Indeed, the show is a little less snarky and a lot more optimistic — much like St. Clair and Parham themselves. "The other thing that BFF taught me is that we need to enjoy it while it's happening because literally, the process of shooting it, if we are joyful in that moment, that will read and we are and we have been," Parham says.

It helps that many of the other actors who appear on Playing House are friends from St. Clair and Parham's UCB days. In addition to fellow cast members Key & Peele's Keegan Michael Key and The Office's Zach Woods, Malcolm in the Middle vet Jane Kaczmarek, SNL's Bobby Moynihan, The League's Jason Mantzoukas, Lindsay Sloane (Weeds), Eastbound & Down's Andy Daly, 30 Rock alum John Lutz and The Daily Show's Larry Wilmore will all guest-star as various residents of the show's fictional Connecticut town. "It's almost like Gilmore Girls, but with some of the weirdest weirdos you've ever seen in your life," St. Clair says. "We really wrote with people in mind. If you write for somebody that you know, then your job is so much easier."

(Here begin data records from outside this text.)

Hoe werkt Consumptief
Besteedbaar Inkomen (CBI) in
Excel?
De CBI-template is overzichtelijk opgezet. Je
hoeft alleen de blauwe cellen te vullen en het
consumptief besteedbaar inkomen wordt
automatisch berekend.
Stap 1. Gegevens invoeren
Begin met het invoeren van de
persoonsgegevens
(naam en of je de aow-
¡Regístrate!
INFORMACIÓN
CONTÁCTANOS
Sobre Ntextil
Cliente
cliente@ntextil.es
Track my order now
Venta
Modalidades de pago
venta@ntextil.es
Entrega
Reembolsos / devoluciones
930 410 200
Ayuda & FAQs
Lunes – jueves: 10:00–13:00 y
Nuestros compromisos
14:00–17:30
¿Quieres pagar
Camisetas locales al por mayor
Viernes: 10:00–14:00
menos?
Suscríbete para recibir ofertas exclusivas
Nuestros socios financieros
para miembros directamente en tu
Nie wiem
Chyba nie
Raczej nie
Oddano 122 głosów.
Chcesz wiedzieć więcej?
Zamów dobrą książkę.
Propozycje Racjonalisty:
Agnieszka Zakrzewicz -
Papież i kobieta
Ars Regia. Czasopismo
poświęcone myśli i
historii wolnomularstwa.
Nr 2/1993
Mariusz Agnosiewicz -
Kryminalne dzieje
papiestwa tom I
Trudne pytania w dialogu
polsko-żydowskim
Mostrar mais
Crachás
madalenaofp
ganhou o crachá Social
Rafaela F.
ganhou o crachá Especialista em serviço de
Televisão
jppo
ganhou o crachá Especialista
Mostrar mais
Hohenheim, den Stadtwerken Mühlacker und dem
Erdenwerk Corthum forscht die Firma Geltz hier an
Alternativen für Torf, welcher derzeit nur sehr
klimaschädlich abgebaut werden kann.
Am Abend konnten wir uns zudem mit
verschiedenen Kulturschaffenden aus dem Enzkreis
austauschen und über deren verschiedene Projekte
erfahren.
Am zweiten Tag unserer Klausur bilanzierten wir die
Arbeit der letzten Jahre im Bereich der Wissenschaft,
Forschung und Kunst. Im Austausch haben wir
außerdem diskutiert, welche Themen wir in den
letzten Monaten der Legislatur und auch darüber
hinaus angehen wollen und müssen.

Watch Best Friends Forever here

Making their jobs easier on Playing House was vital because of the ladies' new additions. While writing the episodes, Parham was a new mom and St. Clair was on the verge of her due date — "I'd be like, 'Stay in there, man. Mommy needs to make her scratch!'" — and both brought their babies to set regularly during filming. However, the ladies don't seem to mind the juggling act. "We had to let people do their own jobs because we literally, physically, could not do everything," Parham says. "We have some boundaries in place, and I feel like the show is better for it."

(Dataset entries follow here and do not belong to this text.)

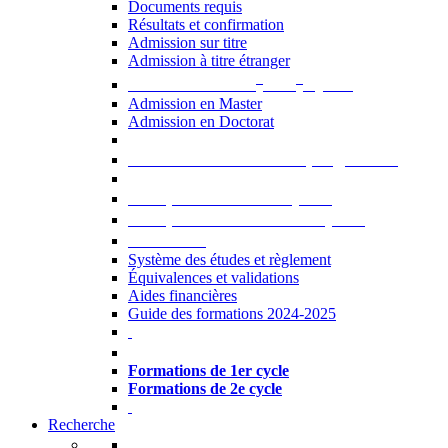
Documents requis
Résultats et confirmation
Admission sur titre
Admission à titre étranger
e
e
Admission aux 2
et 3
cycles
Admission en Master
Admission en Doctorat
Admission en cours de programme
UE optionnelles USJ [PDF]
UE optionnelles ouvertes [PDF]
À savoir...
Système des études et règlement
Équivalences et validations
Aides financières
Guide des formations 2024-2025
Formations à l’USJ
Formations de 1er cycle
Formations de 2e cycle
Recherche
La Recherche à l'USJ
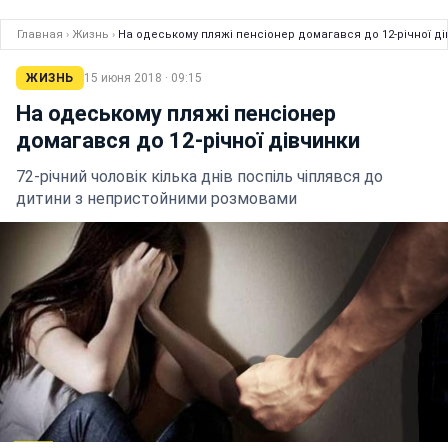
Главная
›
Жизнь
›
На одеському пляжі пенсіонер домагався до 12-річної д
ЖИЗНЬ
15 июня 2018 · 09:15
На одеському пляжі пенсіонер
домагався до 12-річної дівчинки
72-річний чоловік кілька днів поспіль чіплявся до
дитини з непристойними розмовами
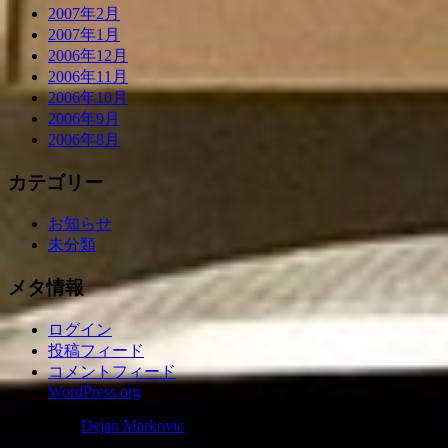
2007年2月
2007年1月
2006年12月
2006年11月
2006年10月
2006年9月
2006年8月
カテゴリー
お知らせ
未分類
メタ情報
ログイン
投稿フィード
コメントフィード
WordPress.org
Created by
Dejan Markovic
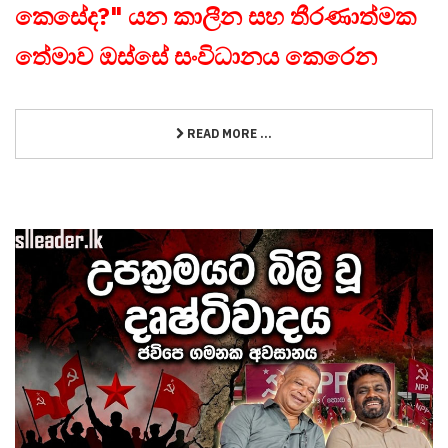
කෙසේද?" යන කාලීන සහ තීරණාත්මක
තේමාව ඔස්සේ සංවිධානය කෙරෙන
READ MORE ...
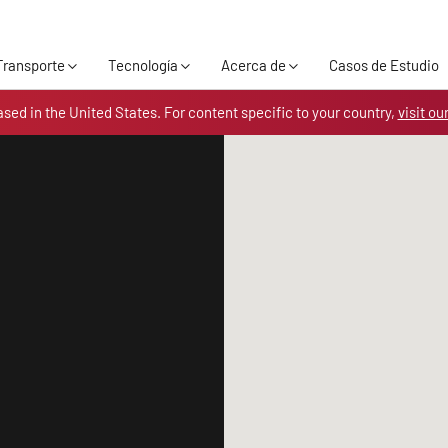
Skip to the content
Transporte
Tecnología
Acerca de
Casos de Estudio
ased in the United States. For content specific to your country,
visit ou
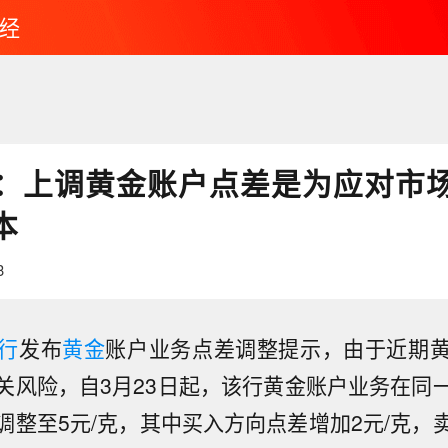
经
：上调黄金账户点差是为应对市
本
3
行
发布
黄金
账户业务点差调整提示，由于近期
关风险，自3月23日起，该行黄金账户业务在同
调整至5元/克，其中买入方向点差增加2元/克，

And although the two might be knee-deep in dirty diapers and spit-up these days, they're also now full of story ideas for Season 2. "Every morning in the trailer we're like, 'This could be a scene or this could be a scene,' when we're talking about pumping enough milk and all that stuff," Parham says. "Gross," St. Clair interjects with a laugh. "Don't tell America that the story lines are all going to be about pumping enough milk." Parham (jokingly) concedes: "No, that's not till Season 7."

Playing House premieres on Tuesday at 10/9c on USA.